» Work to be completed: Copy the lines from the one with "Please work out" up to and including the one with "0.182681, 0.053289, 0.663907]]", changing "median" to "mean" and leaving everything else as it is. Do not include the pictures in your copy.

» Records supplied:
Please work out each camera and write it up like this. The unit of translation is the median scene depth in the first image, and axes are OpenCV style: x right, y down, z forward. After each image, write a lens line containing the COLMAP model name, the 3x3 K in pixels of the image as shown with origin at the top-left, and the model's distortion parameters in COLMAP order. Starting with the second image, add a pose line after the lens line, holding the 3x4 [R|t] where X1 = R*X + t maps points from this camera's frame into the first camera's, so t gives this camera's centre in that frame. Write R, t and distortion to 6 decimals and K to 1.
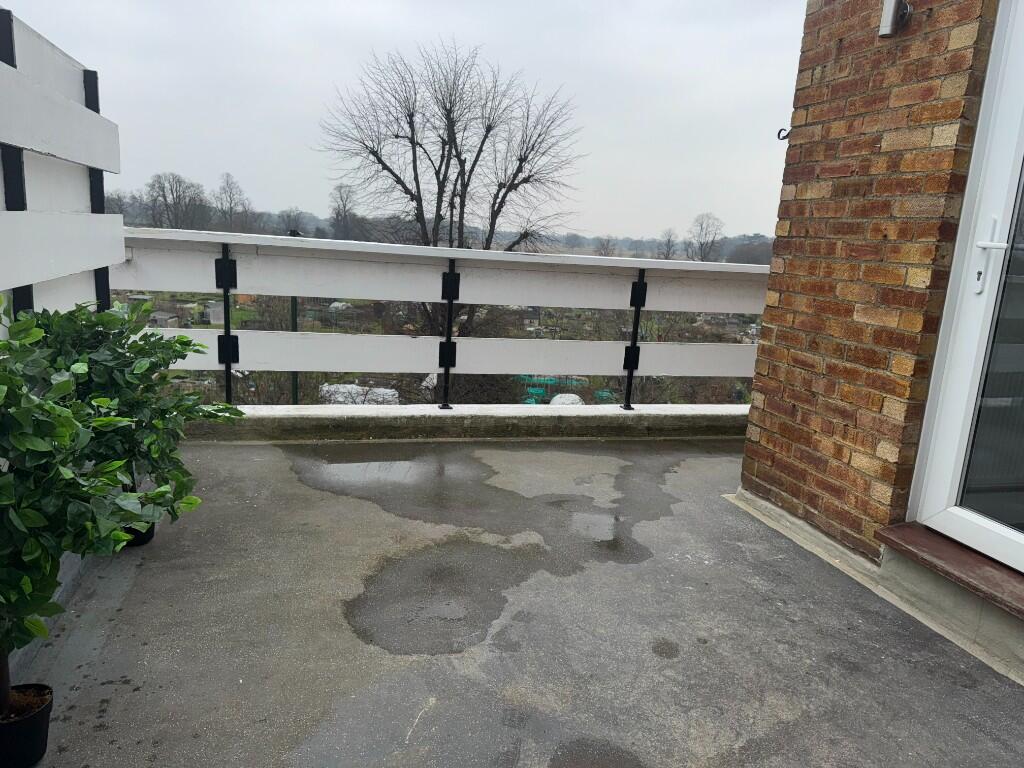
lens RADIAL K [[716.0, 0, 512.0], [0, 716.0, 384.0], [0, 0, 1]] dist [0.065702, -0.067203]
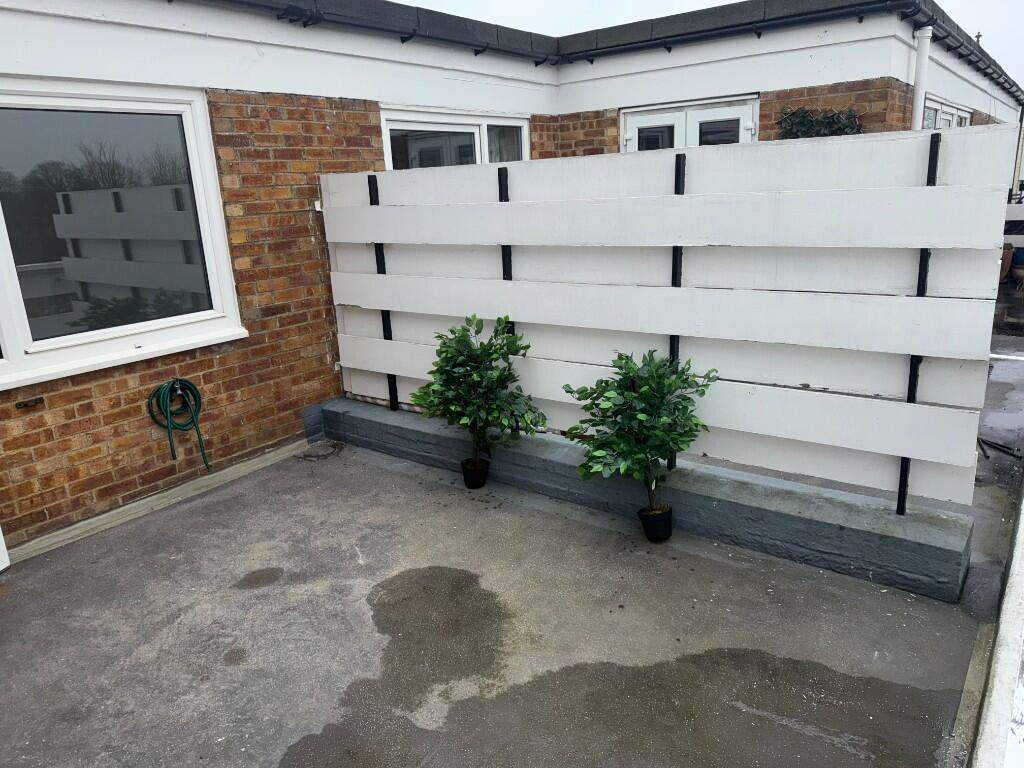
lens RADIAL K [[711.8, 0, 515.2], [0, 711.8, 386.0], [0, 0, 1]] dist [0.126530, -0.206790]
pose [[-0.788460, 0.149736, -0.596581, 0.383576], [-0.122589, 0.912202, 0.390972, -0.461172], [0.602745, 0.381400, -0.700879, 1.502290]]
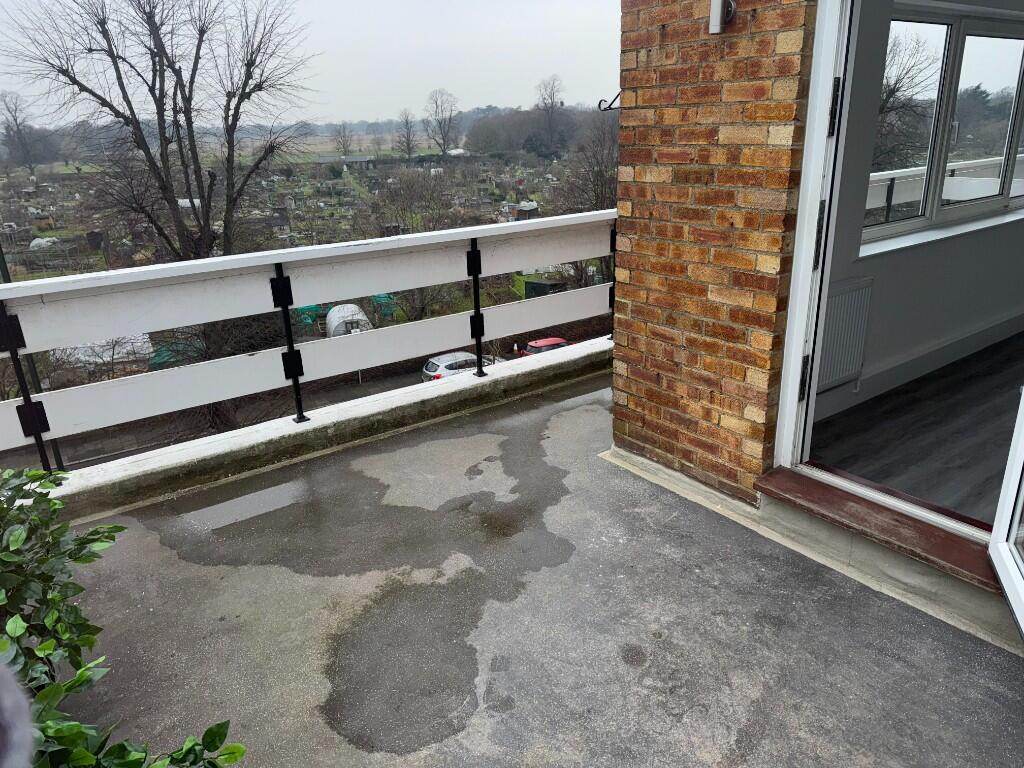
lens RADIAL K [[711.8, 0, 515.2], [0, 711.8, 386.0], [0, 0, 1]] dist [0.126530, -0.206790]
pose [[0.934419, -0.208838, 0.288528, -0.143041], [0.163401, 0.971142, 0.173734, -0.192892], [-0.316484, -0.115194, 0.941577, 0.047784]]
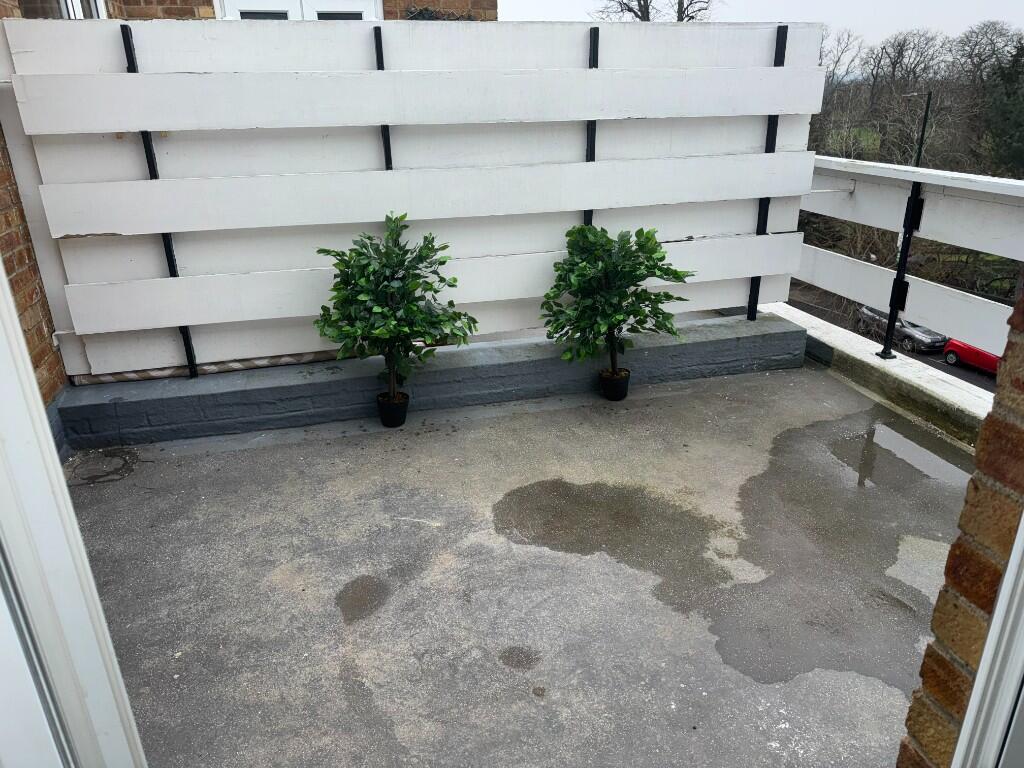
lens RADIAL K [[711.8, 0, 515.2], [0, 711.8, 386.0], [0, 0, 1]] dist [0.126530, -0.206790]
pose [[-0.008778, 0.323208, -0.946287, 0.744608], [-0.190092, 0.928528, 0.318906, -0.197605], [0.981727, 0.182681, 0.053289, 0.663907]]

--

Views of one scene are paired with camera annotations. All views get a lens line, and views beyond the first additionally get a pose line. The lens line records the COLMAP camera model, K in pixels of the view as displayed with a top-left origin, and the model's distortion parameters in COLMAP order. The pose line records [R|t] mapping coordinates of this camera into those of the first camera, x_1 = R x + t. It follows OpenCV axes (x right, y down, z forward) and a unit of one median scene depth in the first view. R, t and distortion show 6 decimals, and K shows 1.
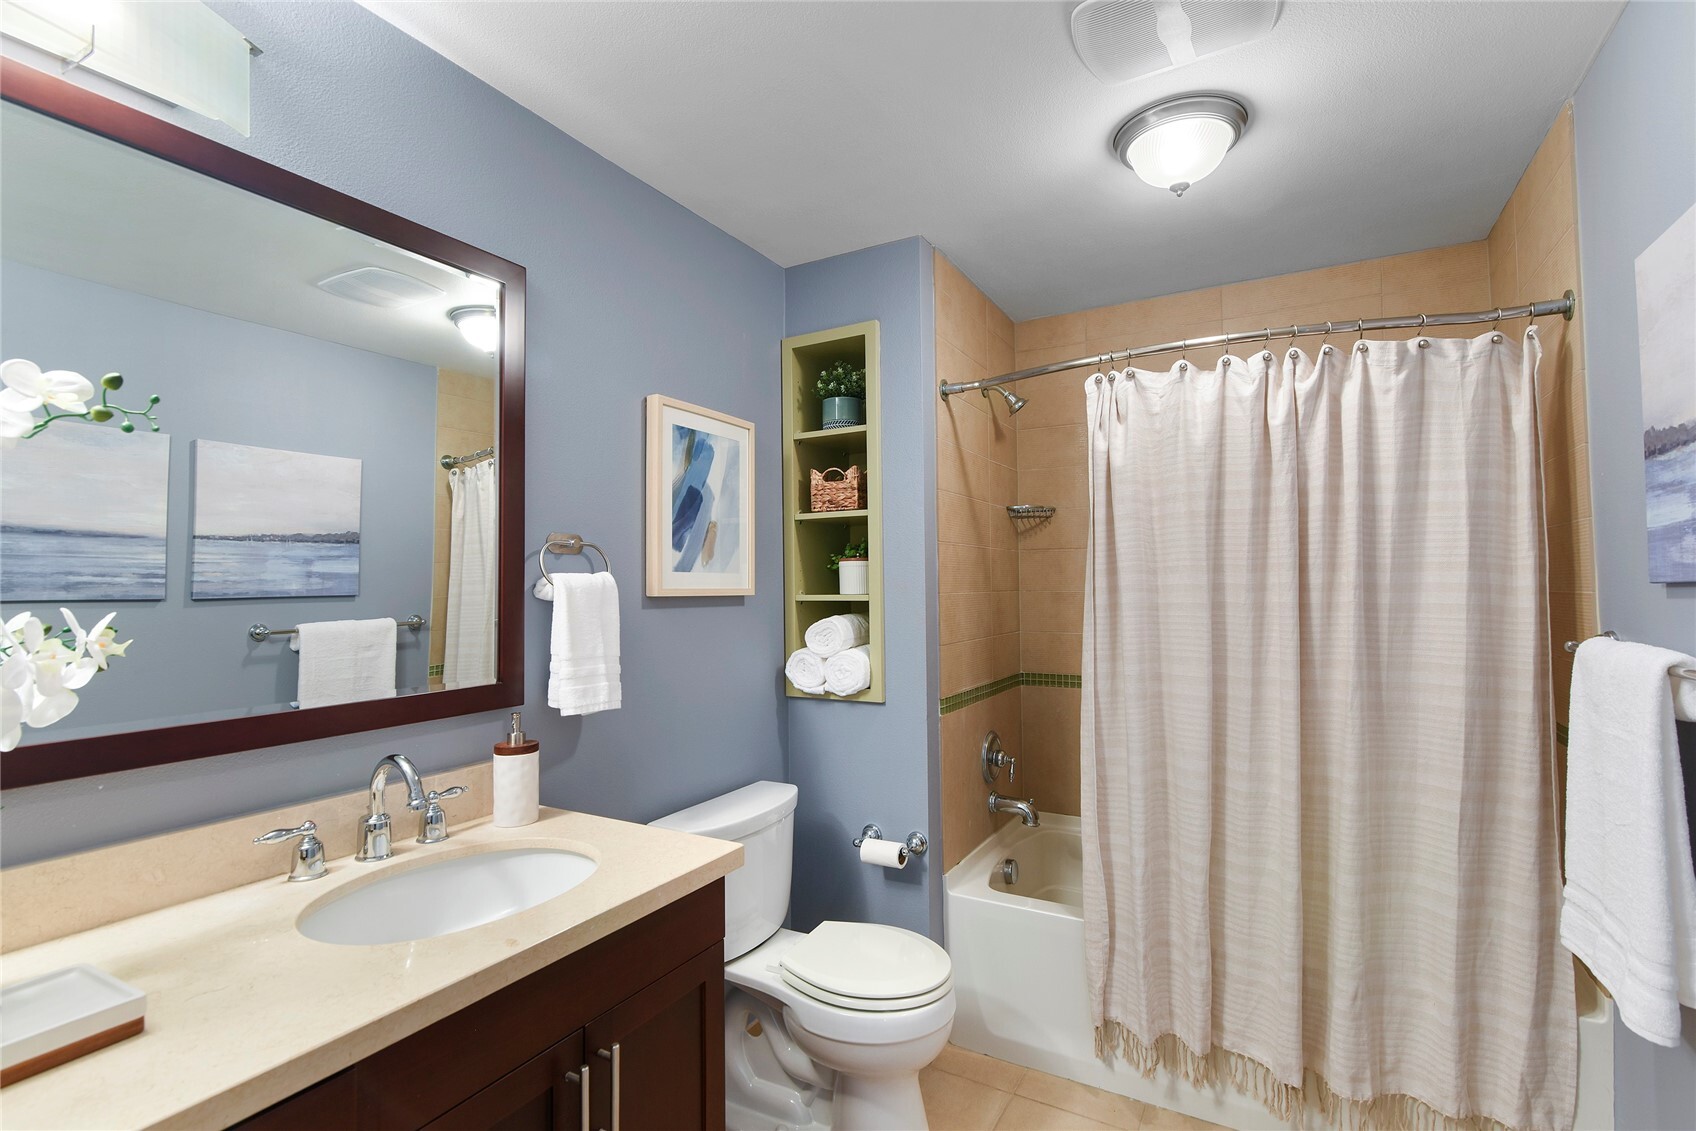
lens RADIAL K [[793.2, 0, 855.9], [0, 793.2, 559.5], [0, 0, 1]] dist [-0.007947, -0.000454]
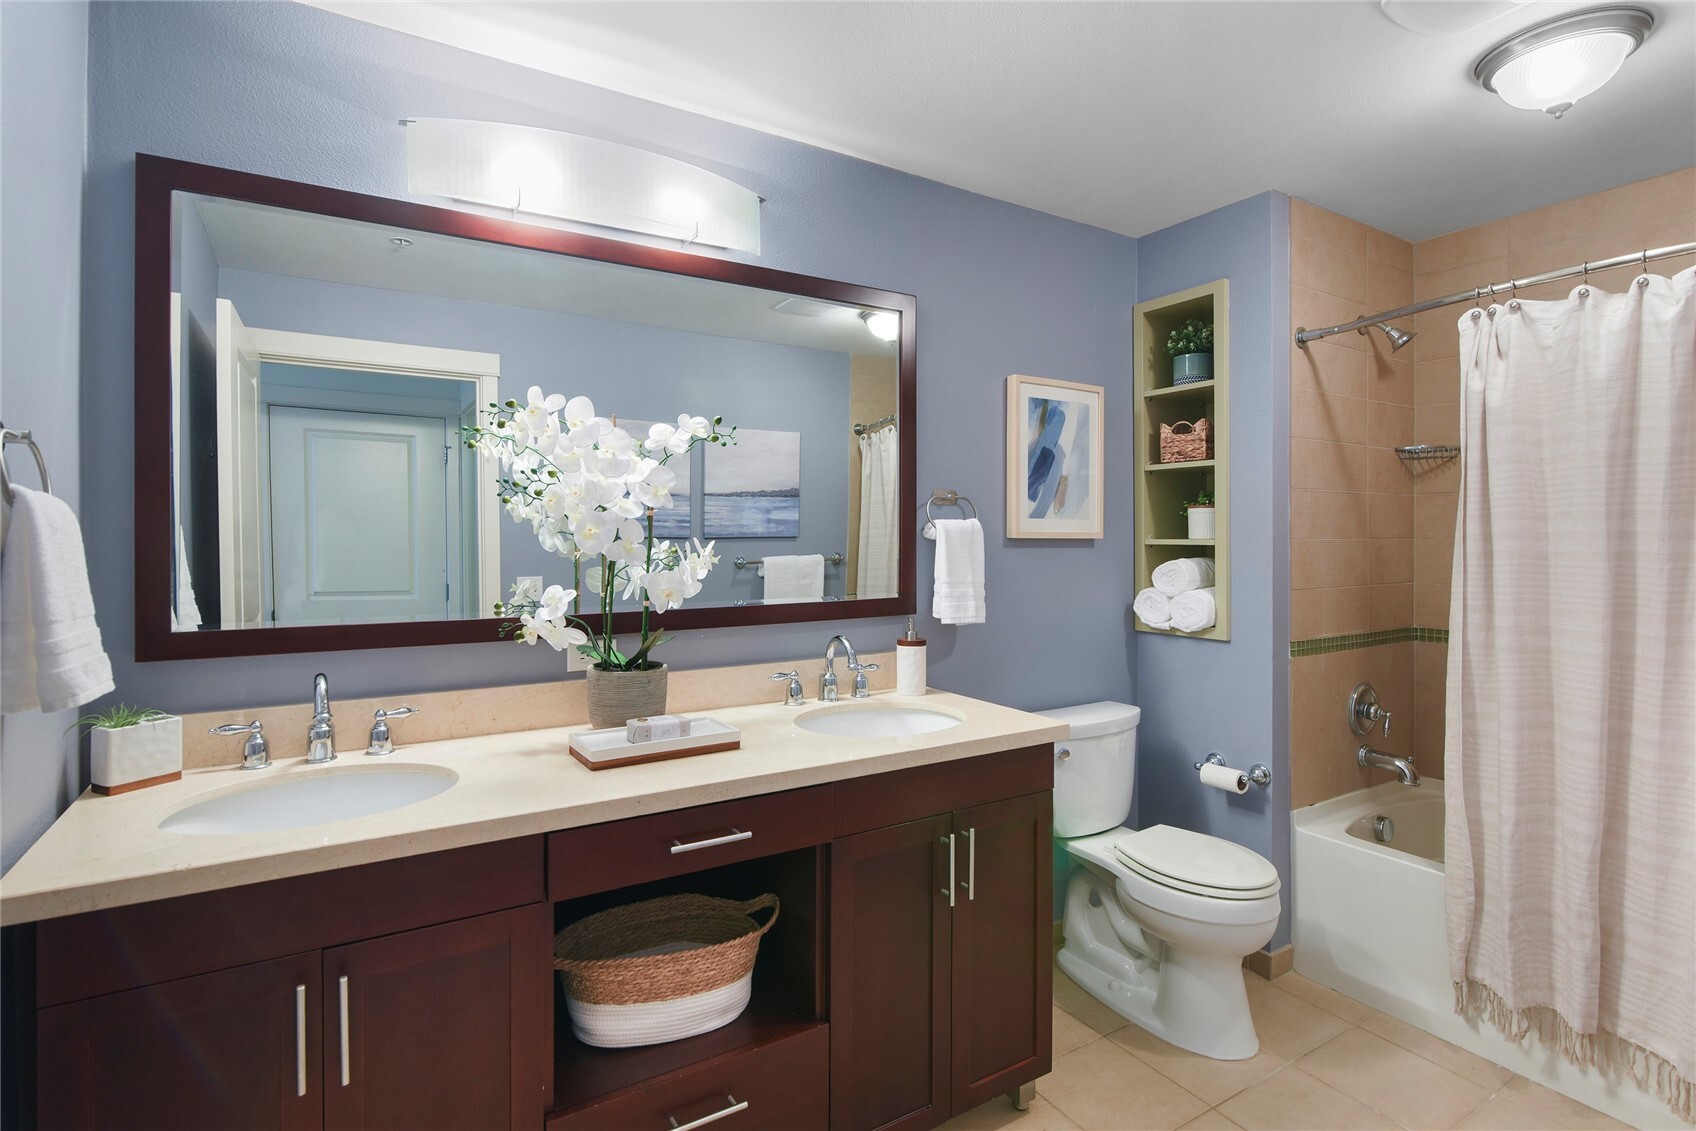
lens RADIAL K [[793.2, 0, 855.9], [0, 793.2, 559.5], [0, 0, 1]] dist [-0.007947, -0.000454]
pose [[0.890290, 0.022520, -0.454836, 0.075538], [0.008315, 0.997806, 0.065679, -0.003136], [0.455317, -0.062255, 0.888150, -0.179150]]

» Exercise answer:
Please work out each camera and write it up like this. The unit of translation is the mean scene depth in the first image, and axes are OpenCV style: x right, y down, z forward. After each image, write a lens line containing the COLMAP model name, the 3x3 K in pixels of the image as shown with origin at the top-left, and the model's distortion parameters in COLMAP order. Starting with the second image, add a pose line after the lens line, holding the 3x4 [R|t] where X1 = R*X + t maps points from this camera's frame into the first camera's, so t gives this camera's centre in that frame. Write R, t and distortion to 6 decimals and K to 1.
lens RADIAL K [[716.0, 0, 512.0], [0, 716.0, 384.0], [0, 0, 1]] dist [0.065702, -0.067203]
lens RADIAL K [[711.8, 0, 515.2], [0, 711.8, 386.0], [0, 0, 1]] dist [0.126530, -0.206790]
pose [[-0.788460, 0.149736, -0.596581, 0.383576], [-0.122589, 0.912202, 0.390972, -0.461172], [0.602745, 0.381400, -0.700879, 1.502290]]
lens RADIAL K [[711.8, 0, 515.2], [0, 711.8, 386.0], [0, 0, 1]] dist [0.126530, -0.206790]
pose [[0.934419, -0.208838, 0.288528, -0.143041], [0.163401, 0.971142, 0.173734, -0.192892], [-0.316484, -0.115194, 0.941577, 0.047784]]
lens RADIAL K [[711.8, 0, 515.2], [0, 711.8, 386.0], [0, 0, 1]] dist [0.126530, -0.206790]
pose [[-0.008778, 0.323208, -0.946287, 0.744608], [-0.190092, 0.928528, 0.318906, -0.197605], [0.981727, 0.182681, 0.053289, 0.663907]]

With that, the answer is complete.